→ YOUR GOAL
Arrange every line of the data below as a numbered list, skipping blank lines. Leave the pictures out of your answer.
**** THE RECORDS ****
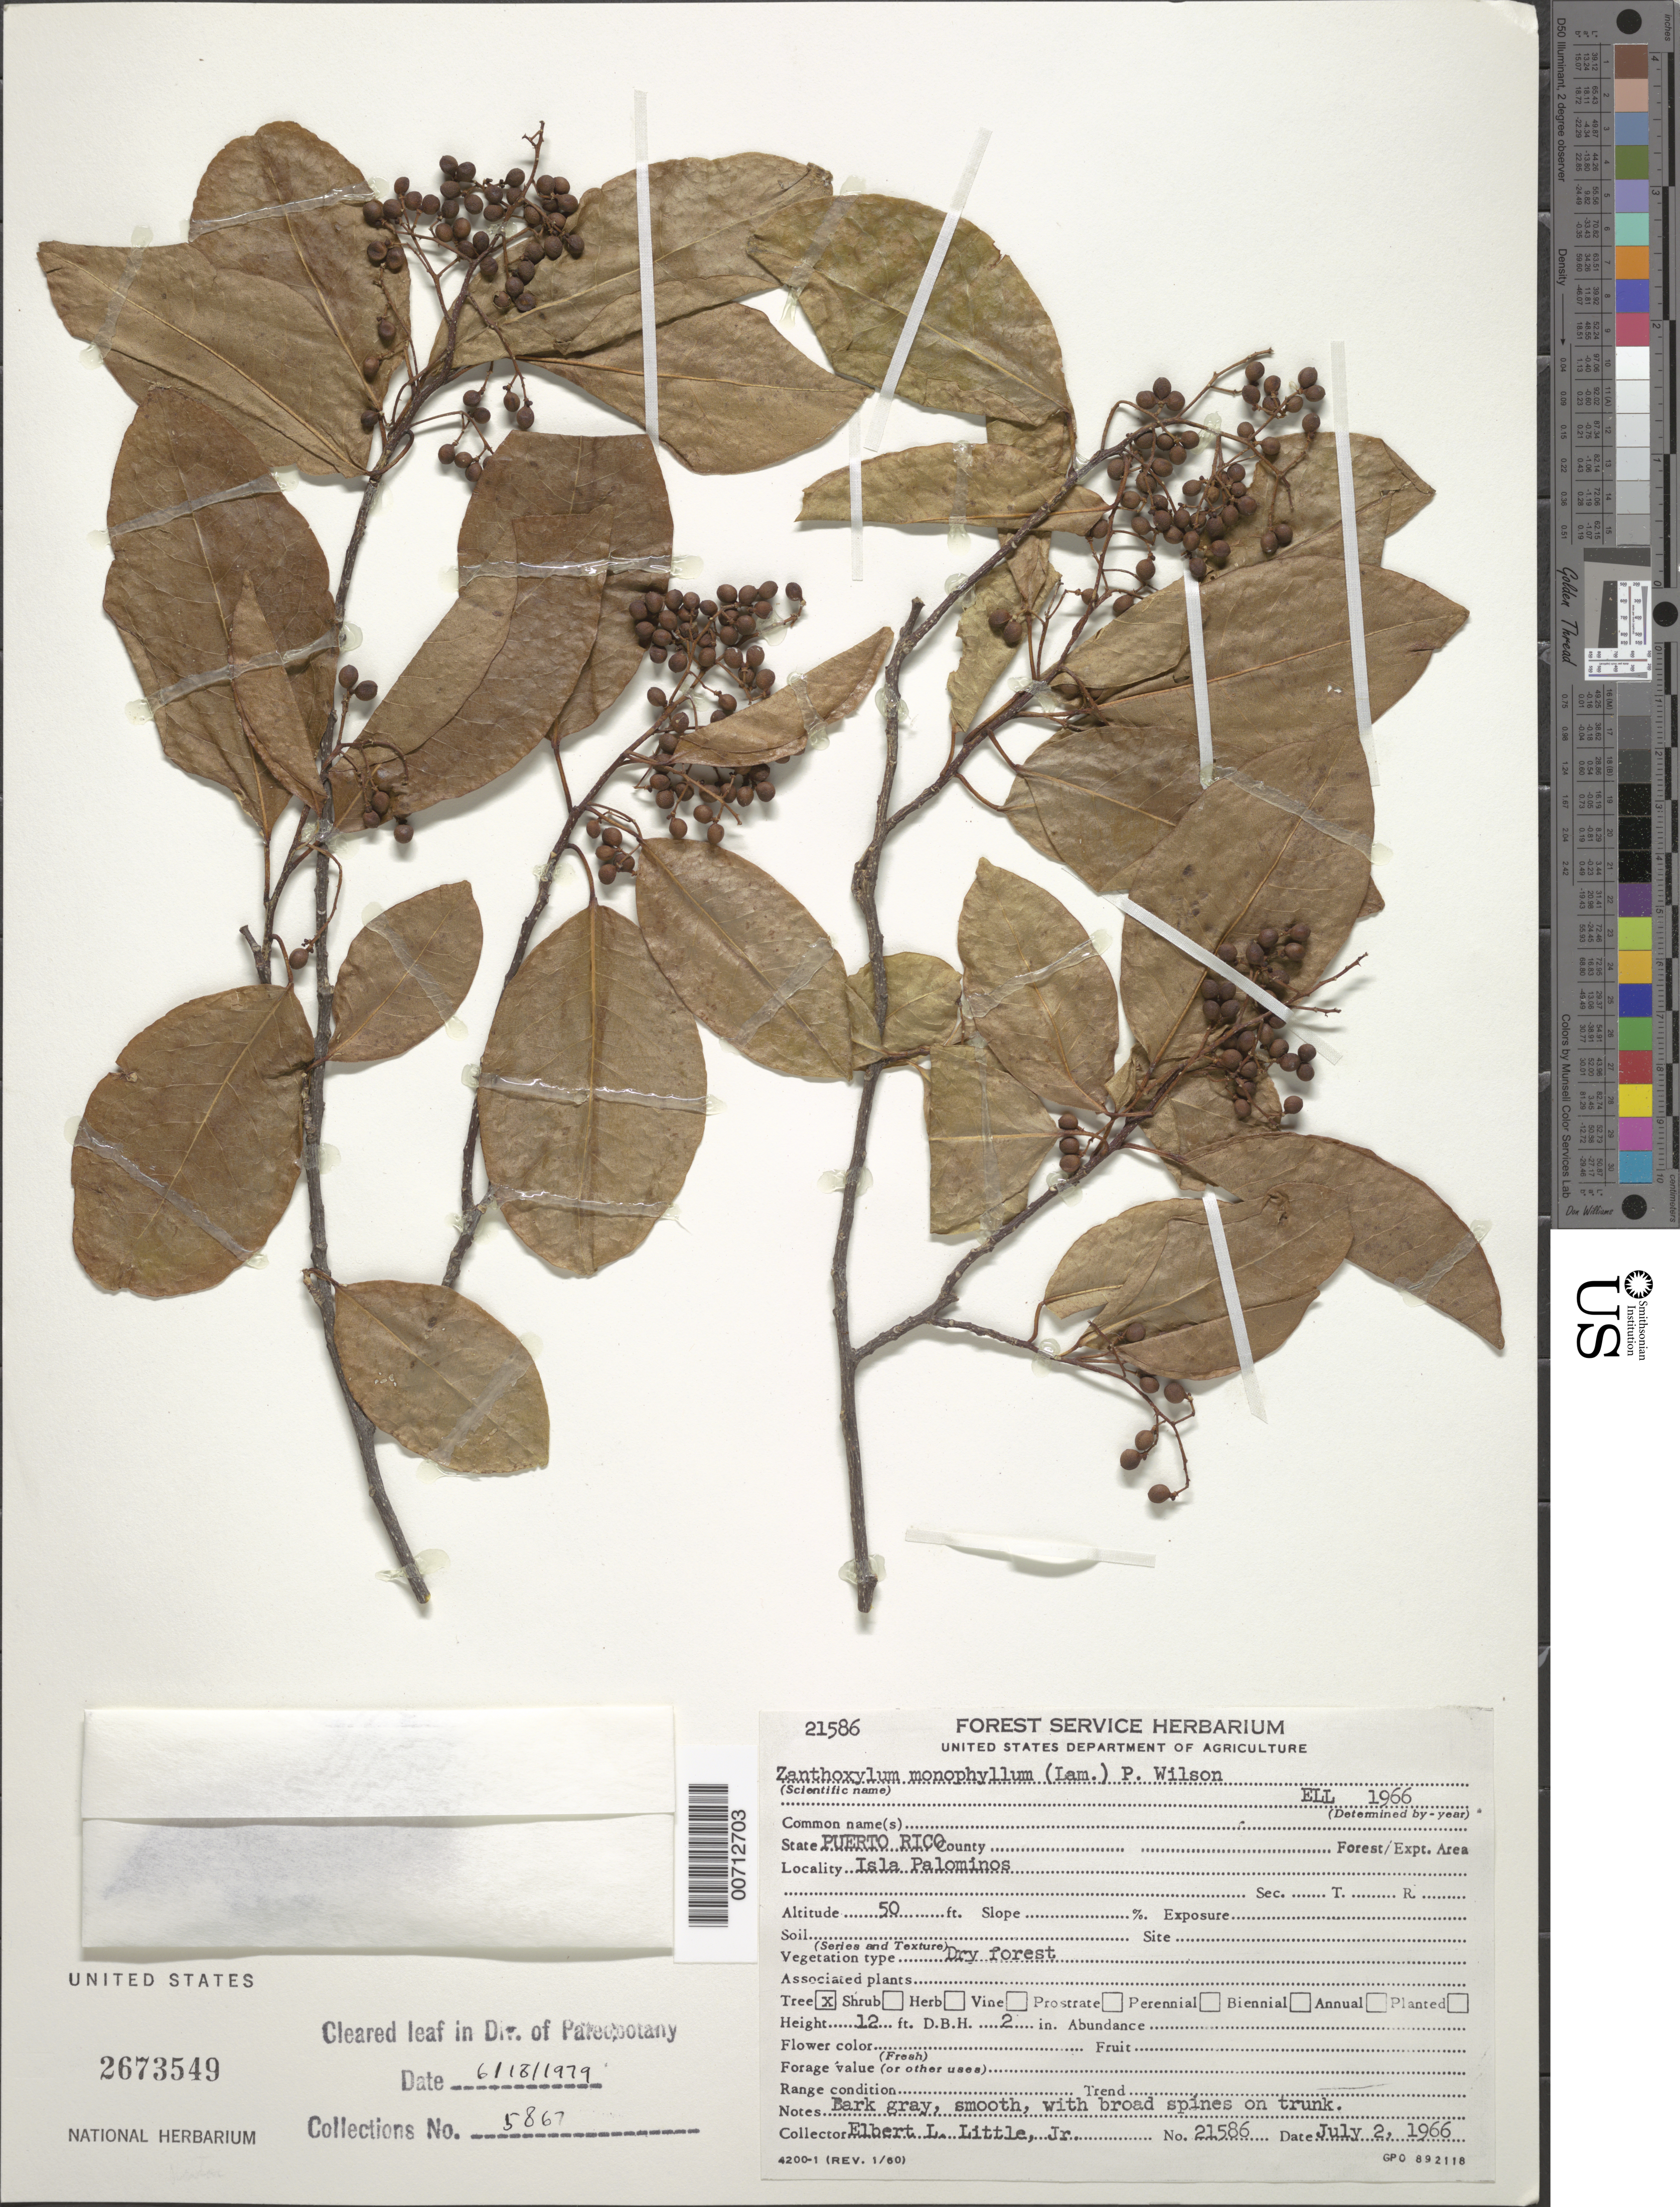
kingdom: Plantae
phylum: Tracheophyta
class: Magnoliopsida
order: Sapindales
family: Rutaceae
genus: Zanthoxylum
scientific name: Zanthoxylum monophyllum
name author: (Lam.) P. Wilson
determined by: Little, Elbert L., Jr., (FSSR), United States Department of Agriculture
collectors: E. L. Little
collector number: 21586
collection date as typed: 02 Jul 1966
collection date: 1966-07-02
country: Puerto Rico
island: Greater Antilles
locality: Isla Palominos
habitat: Dry forest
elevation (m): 15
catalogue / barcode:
****
→ EXERCISE RESPONSE
1. kingdom: Plantae
2. phylum: Tracheophyta
3. class: Magnoliopsida
4. order: Sapindales
5. family: Rutaceae
6. genus: Zanthoxylum
7. scientific name: Zanthoxylum monophyllum
8. name author: (Lam.) P. Wilson
9. determined by: Little, Elbert L., Jr., (FSSR), United States Department of Agriculture
10. collectors: E. L. Little
11. collector number: 21586
12. collection date as typed: 02 Jul 1966
13. collection date: 1966-07-02
14. country: Puerto Rico
15. island: Greater Antilles
16. locality: Isla Palominos
17. habitat: Dry forest
18. elevation (m): 15
19. catalogue / barcode:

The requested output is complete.